# ZebraLight H501W Versus H50-Q5



## BruiseLee (Jun 17, 2009)

I'm going on a big backpacking trip in about 6 weeks and the little plastic ridge that locked my old cheapie but decent River Rock headlamp battery compartment broke off, so I find myself in need of a new headlamp.

It seems like the ZebraLights are the hot setup these days. I want to stick with AA if possible since I have a ton of NiMH rechargeables already. Main use would be backpacking and hiking, but I find the headlamp useful for working on cars at night, too.

From what I've gathered here at CPF, most people seem to like the clickie switch, the warmer light, and the less floody beam pattern of the H501W.

But, all these reports of the H501W being susceptible to water damage worries me. The last thing I want to worry about is my headlamp going out after a rain shower when I'm 30 miles from the nearest roadhead.

Right now, I'm leaning towards picking up the H50-Q5. Maybe the switch isn't as convenient, maybe the light quality isn't quite as good, and maybe it's too floody for a lot of situations. But, if it's going to be dependable, I'm willing to deal with those shortcomings. Because those advantages of the newer H501W don't mean squat if the light don't work.

So, should I get the H50-Q5 or the H501W. Or, something else entirely?


----------



## PhantomPhoton (Jun 17, 2009)

Tough call with some of the current reports of water problems. Nothing at all wrong with the H50, in fact it is a bit smaller and simpler so some people do prefer that over the clickie anyway.
The only drawback is loosing the neutral tinted LED which is so very nice on the eyes when hiking. Tough call.


----------



## kiwicrunch (Jun 17, 2009)

I have the H501w and it's exceeded my expectations. I haven't tried it in water though and have been reading those threads with some concern. 

If I were in your shoes, I'd wait for the response from ZL that the original poster mentioned in the other thread. Hopefully that will throw some light on whether this is a widespread problem.


----------



## dilbert (Jun 17, 2009)

There is also the H50b, which is a twistie H50 with the 80 degree beam pattern of the H501. You get everything but the warm tint.

Set exercise 1 – In the headlamp thread, condense the paragraph beginning "Right now, I'm leaning towards picking up the H50-Q5" into a shorter version that keeps its main facts.
Set exercise 2 –
Decide whether each statement agrees with the headlamp thread. Answer yes or no for each, and quote the words that settle it.
(a) The first poster wants a headlamp that runs on AA batteries.
(b) kiwicrunch has used the H501w in water.
(c) dilbert says the H50b has the warm tint.
Set exercise 3 – Extend the headlamp thread by writing the next reply after its final post.

Given data –
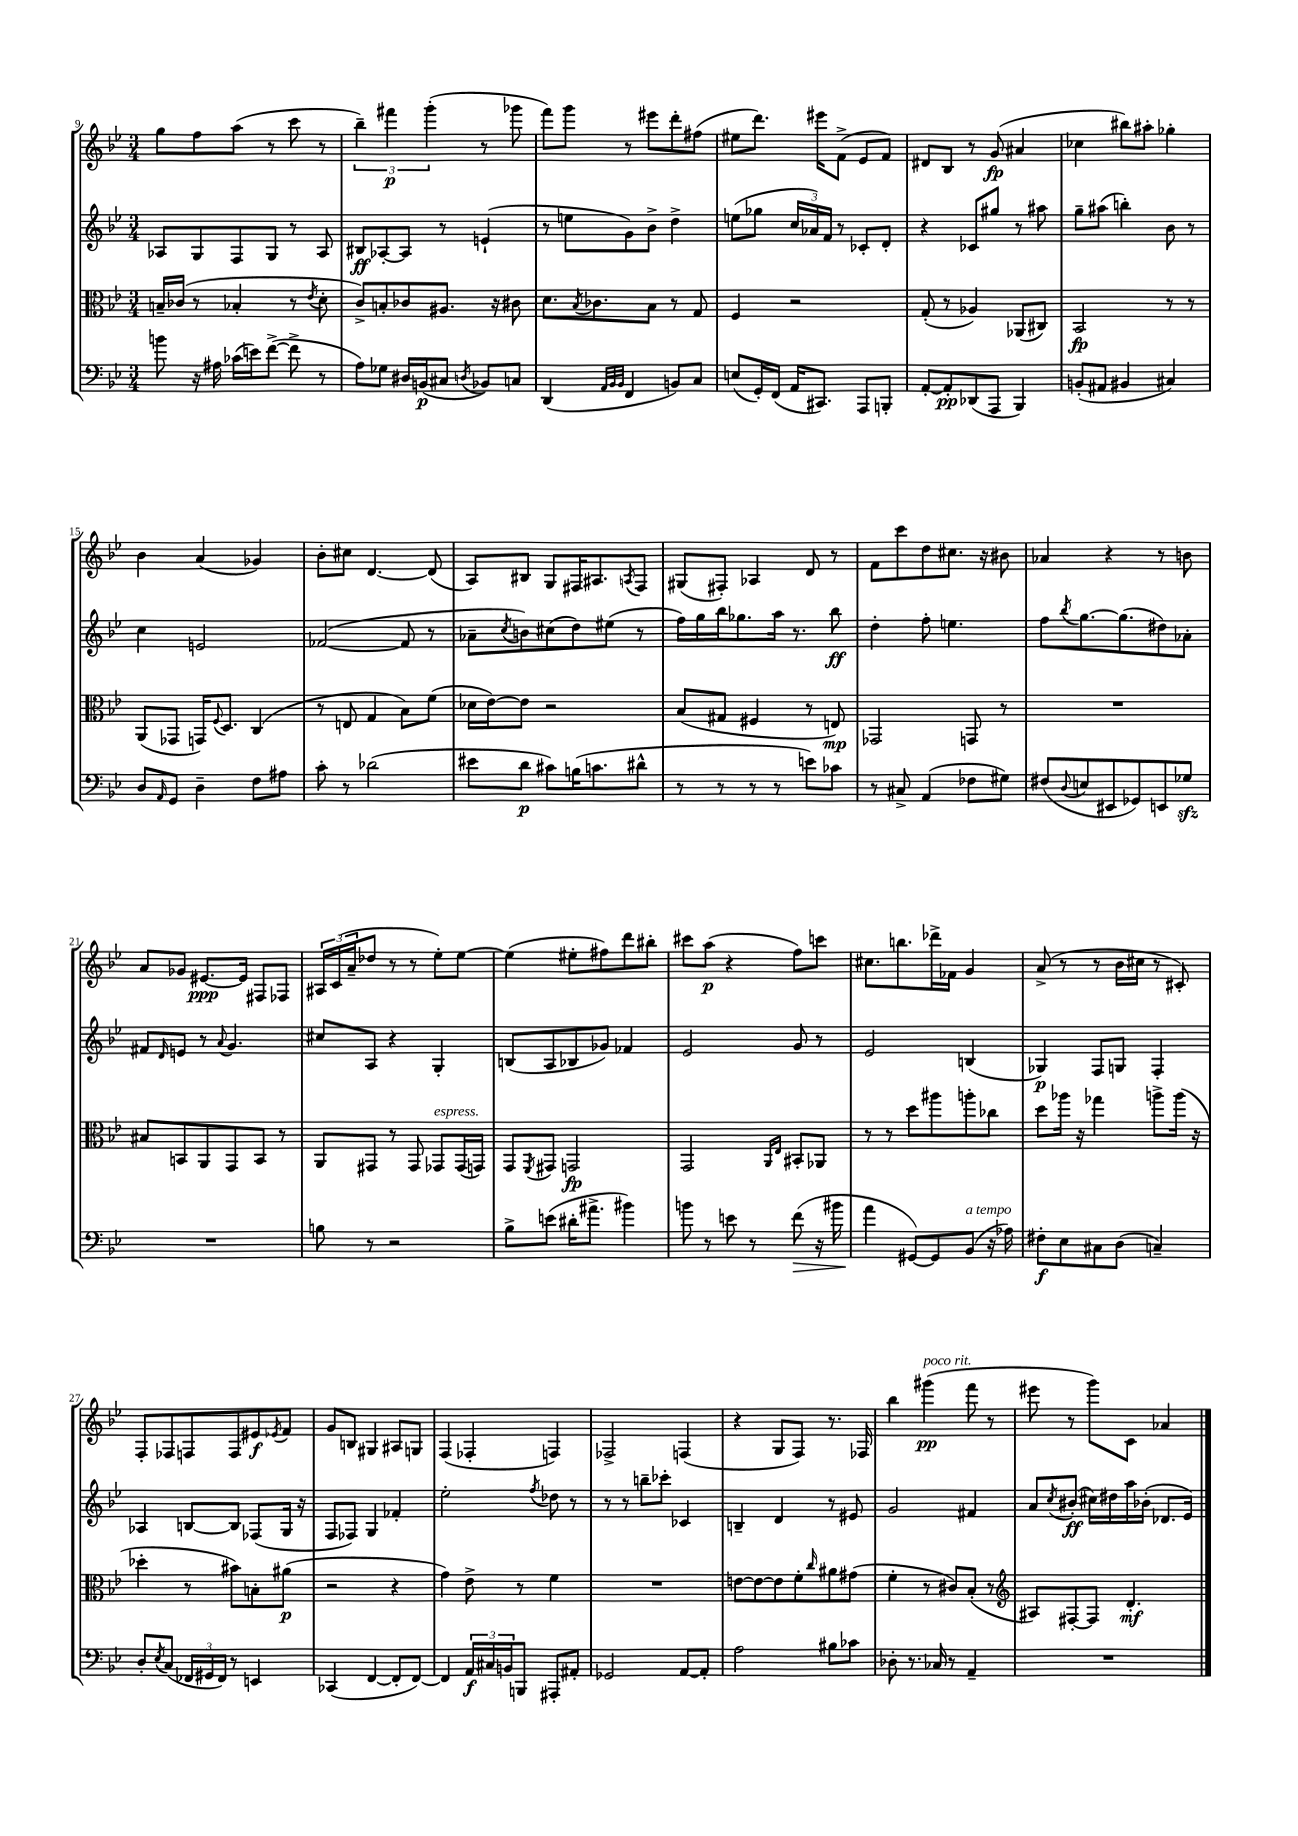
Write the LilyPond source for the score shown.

<<
\new StaffGroup <<
\new Staff = "s0" {
    \clef treble \key bes \major \numericTimeSignature \time 3/4
    g''8 f''8 a''8( r8 c'''8 r8 |
    \tuplet 3/2 { bes''4--) fis'''4\p g'''4-.( } r8 ges'''8 |
    f'''8) g'''8 r8 eis'''8 d'''8-. fis''8( |
    eis''8 d'''8.) eis'''16 f'8->( ees'8 f'8) |
    dis'8 bes8 r8 g'8\fp( ais'4 |
    ces''4 bis''8) ais''8-. ges''4-. |
    bes'4 a'4( ges'4) |
    bes'8-. cis''8 d'4.~ d'8( |
    a8) bis8 g8 fis16 ais8. \acciaccatura { a8 } fis8 |
    gis8( fis8-.) aes4 d'8 r8 |
    f'8 c'''8 d''8 cis''8. r16 bis'8 |
    aes'4 r4 r8 b'8 |
    a'8 ges'8 eis'8.~\ppp eis'16 fis8 fes8 |
    \tuplet 3/2 { ais16 c'16( a'16-- } des''8 r8 r8 ees''8-.) ees''8~ |
    ees''4( eis''8-. fis''8) d'''8 bis''8-. |
    cis'''8 a''8\p( r4 f''8) c'''8 |
    cis''8. b''8. des'''16-> fes'16 g'4 |
    a'8->( r8 r8 bes'16 cis''16 r8 cis'8-.) |
    f8-. fes8 f8 f8 eis'8\f \acciaccatura { ees'8 } f'8 |
    g'8 b8 gis4 ais8 g8 |
    f4( fes4-. f4) |
    fes2-> f4( |
    r4 g8 f8) r8. fes16 |
    bes''4 gis'''4\pp^\markup { \italic "poco rit." }( f'''8 r8 |
    eis'''8 r8 g'''8) c'8 aes'4 \bar "|." |
}
\new Staff = "s1" {
    \clef treble \key bes \major \numericTimeSignature \time 3/4
    aes8 g8 f8 g8 r8 aes8 |
    bis8\ff aes8~-. aes8 r8 e'4-!( |
    r8 e''8 g'8) bes'8-> d''4-> |
    e''8( ges''8 \tuplet 3/2 { c''16 aes'16) f'16 } r8 ces'8-. d'8-. |
    r4 ces'8 gis''8 r8 ais''8 |
    g''8-- ais''8( b''4-.) bes'8 r8 |
    c''4 e'2 |
    fes'2~( fes'8 r8 |
    aes'8-- \acciaccatura { c''8 } b'8) cis''8( d''8) eis''8( r8 |
    f''16) g''16 bes''16 ges''8. a''16 r8. bes''8\ff |
    d''4-. f''8-. e''4. |
    f''8 \acciaccatura { bes''8 } g''8.~ g''8.( dis''8) aes'8-. |
    fis'8 \grace { d'16 } e'8 r8 \appoggiatura { a'8 } g'4. |
    cis''8 a8 r4 g4-. |
    b8( a8 bes8 ges'8) fes'4 |
    ees'2 g'8 r8 |
    ees'2 b4( |
    ges4\p) f8 g8 f4-. |
    aes4 b8~ b8 fes8( g16 r16 |
    f8 fes8) g4 fes'4-. |
    ees''2-. \acciaccatura { f''8 } des''8 r8 |
    r8 r8 b''8-- ces'''8-. ces'4 |
    b4-- d'4 r8 eis'8 |
    g'2 fis'4 |
    a'8 \acciaccatura { c''8 } bis'8-.\ff( cis''16) dis''16 a''16 bes'16-.( des'8. ees'16) \bar "|." |
}
\new Staff = "s2" {
    \clef alto \key bes \major \numericTimeSignature \time 3/4
    b16-- ces'16( r8 bes4-. r8 \acciaccatura { ees'8 } d'8-. |
    c'8->) b8-. ces'8 ais8. r16 cis'8 |
    d'8. \acciaccatura { bes8 } ces'8. bes8 r8 g8 |
    f4 r2 |
    g8-.( r8 aes4) aes,8( cis8) |
    bes,2\fp r8 r8 |
    a,8( ges,8 g,16) \appoggiatura { f8 } d8. c4( |
    r8 e8 g4 bes8) f'8( |
    des'16 ees'16~) ees'8 r2 |
    bes8( gis8 fis4 r8 e8\mp) |
    ges,2 g,8 r8 |
    R2. |
    bis8 b,8 a,8 g,8 b,8 r8 |
    a,8 gis,8 r8 gis,8 ges,8^\markup { \italic "espress." } ges,16( g,16) |
    g,8 \acciaccatura { f,8 } gis,8 g,2\fp |
    g,2 \grace { a,16 ees16 } bis,8-. aes,8 |
    r8 r8 d''8 ais''8 a''8-. ces''8 |
    d''8 aes''16 r16 ges''4 a''8-> a''16( r16 |
    des''4-. r8 bis'8) b8-. ais'8\p( |
    r2 r4 |
    g'4) ees'8-> r8 f'4 |
    R2. |
    e'8~ e'8~ e'8 f'8-. \grace { c''16 } ais'8 gis'8( |
    f'4-. r8 cis'8) bes8-.( r8 |
    \clef treble ais8) fis8~-. fis8 d'4.-.\mf \bar "|." |
}
\new Staff = "s3" {
    \clef bass \key bes \major \numericTimeSignature \time 3/4
    b'8 r16 ais16 ces'16( e'16) f'8~->( f'8-> r8 |
    a8) ges8 dis16 b,16\p( cis8 \acciaccatura { d8 } bes,8) c8 |
    d,4( \grace { a,32 bes,32 bes,32 } f,4 b,8) c8 |
    e8( g,16-.) f,16( a,16 cis,8.) a,,8 b,,8-. |
    a,8~-. a,8-.\pp des,8( a,,8 bes,,4) |
    b,8-.( ais,8 bis,4 cis4) |
    d8 \grace { a,16 } g,8 d4-- f8 ais8 |
    c'8-. r8 des'2( |
    eis'8 d'8\p cis'8) b16( c'8. dis'8-^ |
    r8 r8 r8 r8 e'8) ces'8 |
    r8 cis8-> a,4( fes8 gis8) |
    fis8( \appoggiatura { d8 } e8 eis,8 ges,8) e,8 ges8\sfz |
    R2. |
    b8 r8 r2 |
    bes8-> e'8( dis'16-. ais'8.-> bis'4) |
    b'8 r8 e'8 r8 f'8\>( r16 bis'16 |
    a'4\! gis,8~) gis,8 bes,8^\markup { \italic "a tempo" }( r16 aes16) |
    fis8-.\f ees8 cis8 d8( c4--) |
    d8-. \acciaccatura { ees8 } c8( \tuplet 3/2 { fes,16 gis,16 fes,16) } r8 e,4 |
    ces,4( f,4~ f,8-. f,8~) |
    f,4 \tuplet 3/2 { a,16\f cis16 b,16 } b,,8 ais,,8-. ais,8-. |
    ges,2 a,8~ a,8-. |
    a2 bis8 ces'8 |
    des8-. r8. ces16 r8 a,4-- |
    R2. \bar "|." |
}
>>
>>
\layout { \context { \Score currentBarNumber = #9 } }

Exercise answer 1 – The poster is leaning toward the H50-Q5. Its switch may be less convenient, its light quality a bit lower, and its beam too floody for many situations. The poster will accept these drawbacks for a dependable light, because the H501W's advantages are worthless if the lamp fails.

Exercise answer 2 –
(a) Yes: "I want to stick with AA if possible since I have a ton of NiMH rechargeables already."
(b) No: "I haven't tried it in water though"
(c) No: "You get everything but the warm tint."

Exercise answer 3 –
The PT EOS is a good option also, but it uses AAA batteries.


----------



## kramer5150 (Jun 17, 2009)

The Q5 emitters are a WD color tint. Which (FAIAK) is a shade warmer than the WC... but not as "amber" as the 5A tint.

I love the tint of the WD combined with the H501-Q5 optic lens. Its a very neutral-daylight tint. Its very similar to ambient sunlight on a slightly cloudy day. I think ZL chose wisely, you get the best of both brightness and tint:thumbsup:

I am a fan of twist cap type switches for their bomb proof reliability... so the H50 would be my recommendation, since you are going to be using it in a hostile environment. It hasn't been determined yet how wide spread the H501 water leak problem is.

**edit**
Go for the H50B... the 80 degree flood optic is perfect IMHO.


----------



## BruiseLee (Jun 17, 2009)

dilbert said:


> There is also the H50b, which is a twistie H50 with the 80 degree beam pattern of the H501. You get everything but the warm tint.


The Zebralight H50b-Q5 sounds like a good compromise, but I've never heard of GoingGear.com before. Do they have a good reputation as a safe place to order? I did a quick Google search for the Zebralight H50b-Q5, and the only other place I could find that sells it is a place called TorchWorld.com - in Australia! And GoinGear.com only has 1 left in stock!

Does anyone know of any other reputable place that has the Zebralight H50b-Q5 in stock?


----------



## dilbert (Jun 17, 2009)

I have ordered from them twice and have been very pleased. They have a 10% off CPF code through 6/17 (today).


----------



## Woods Walker (Jun 17, 2009)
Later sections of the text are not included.